Please copy the rows below word for word, keeping every line in the same order.
──────
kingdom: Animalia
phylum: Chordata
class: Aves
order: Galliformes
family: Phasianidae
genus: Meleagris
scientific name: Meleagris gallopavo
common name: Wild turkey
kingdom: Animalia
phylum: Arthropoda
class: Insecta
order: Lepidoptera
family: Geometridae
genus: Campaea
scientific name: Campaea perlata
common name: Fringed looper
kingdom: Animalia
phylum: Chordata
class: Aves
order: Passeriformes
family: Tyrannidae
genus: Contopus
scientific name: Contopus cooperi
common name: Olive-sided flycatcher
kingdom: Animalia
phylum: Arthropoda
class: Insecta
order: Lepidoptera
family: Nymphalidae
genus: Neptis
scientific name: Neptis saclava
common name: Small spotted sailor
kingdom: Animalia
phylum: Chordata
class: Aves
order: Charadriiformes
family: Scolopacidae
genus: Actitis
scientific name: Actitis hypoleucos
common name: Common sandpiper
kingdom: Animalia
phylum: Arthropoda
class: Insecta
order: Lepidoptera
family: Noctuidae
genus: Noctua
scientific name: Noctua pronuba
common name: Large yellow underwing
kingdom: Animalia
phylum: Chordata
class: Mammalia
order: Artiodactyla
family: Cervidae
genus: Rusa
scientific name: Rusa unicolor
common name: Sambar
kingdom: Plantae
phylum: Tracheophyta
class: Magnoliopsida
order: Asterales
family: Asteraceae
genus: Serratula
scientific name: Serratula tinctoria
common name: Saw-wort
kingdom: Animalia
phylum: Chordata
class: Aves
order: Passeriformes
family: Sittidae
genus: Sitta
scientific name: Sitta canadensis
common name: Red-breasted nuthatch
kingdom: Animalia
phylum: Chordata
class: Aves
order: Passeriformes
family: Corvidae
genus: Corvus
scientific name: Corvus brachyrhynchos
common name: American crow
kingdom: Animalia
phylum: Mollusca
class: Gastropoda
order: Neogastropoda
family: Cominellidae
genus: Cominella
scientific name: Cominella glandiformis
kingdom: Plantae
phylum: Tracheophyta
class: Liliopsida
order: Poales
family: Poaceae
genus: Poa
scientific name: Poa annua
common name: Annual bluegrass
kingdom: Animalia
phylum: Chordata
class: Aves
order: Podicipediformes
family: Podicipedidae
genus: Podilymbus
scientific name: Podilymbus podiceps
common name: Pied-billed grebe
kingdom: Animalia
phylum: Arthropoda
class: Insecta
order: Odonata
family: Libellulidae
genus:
──────
> _SOLUTION TO THIS PROBLEM_
kingdom: Animalia
phylum: Chordata
class: Aves
order: Galliformes
family: Phasianidae
genus: Meleagris
scientific name: Meleagris gallopavo
common name: Wild turkey
kingdom: Animalia
phylum: Arthropoda
class: Insecta
order: Lepidoptera
family: Geometridae
genus: Campaea
scientific name: Campaea perlata
common name: Fringed looper
kingdom: Animalia
phylum: Chordata
class: Aves
order: Passeriformes
family: Tyrannidae
genus: Contopus
scientific name: Contopus cooperi
common name: Olive-sided flycatcher
kingdom: Animalia
phylum: Arthropoda
class: Insecta
order: Lepidoptera
family: Nymphalidae
genus: Neptis
scientific name: Neptis saclava
common name: Small spotted sailor
kingdom: Animalia
phylum: Chordata
class: Aves
order: Charadriiformes
family: Scolopacidae
genus: Actitis
scientific name: Actitis hypoleucos
common name: Common sandpiper
kingdom: Animalia
phylum: Arthropoda
class: Insecta
order: Lepidoptera
family: Noctuidae
genus: Noctua
scientific name: Noctua pronuba
common name: Large yellow underwing
kingdom: Animalia
phylum: Chordata
class: Mammalia
order: Artiodactyla
family: Cervidae
genus: Rusa
scientific name: Rusa unicolor
common name: Sambar
kingdom: Plantae
phylum: Tracheophyta
class: Magnoliopsida
order: Asterales
family: Asteraceae
genus: Serratula
scientific name: Serratula tinctoria
common name: Saw-wort
kingdom: Animalia
phylum: Chordata
class: Aves
order: Passeriformes
family: Sittidae
genus: Sitta
scientific name: Sitta canadensis
common name: Red-breasted nuthatch
kingdom: Animalia
phylum: Chordata
class: Aves
order: Passeriformes
family: Corvidae
genus: Corvus
scientific name: Corvus brachyrhynchos
common name: American crow
kingdom: Animalia
phylum: Mollusca
class: Gastropoda
order: Neogastropoda
family: Cominellidae
genus: Cominella
scientific name: Cominella glandiformis
kingdom: Plantae
phylum: Tracheophyta
class: Liliopsida
order: Poales
family: Poaceae
genus: Poa
scientific name: Poa annua
common name: Annual bluegrass
kingdom: Animalia
phylum: Chordata
class: Aves
order: Podicipediformes
family: Podicipedidae
genus: Podilymbus
scientific name: Podilymbus podiceps
common name: Pied-billed grebe
kingdom: Animalia
phylum: Arthropoda
class: Insecta
order: Odonata
family: Libellulidae
genus:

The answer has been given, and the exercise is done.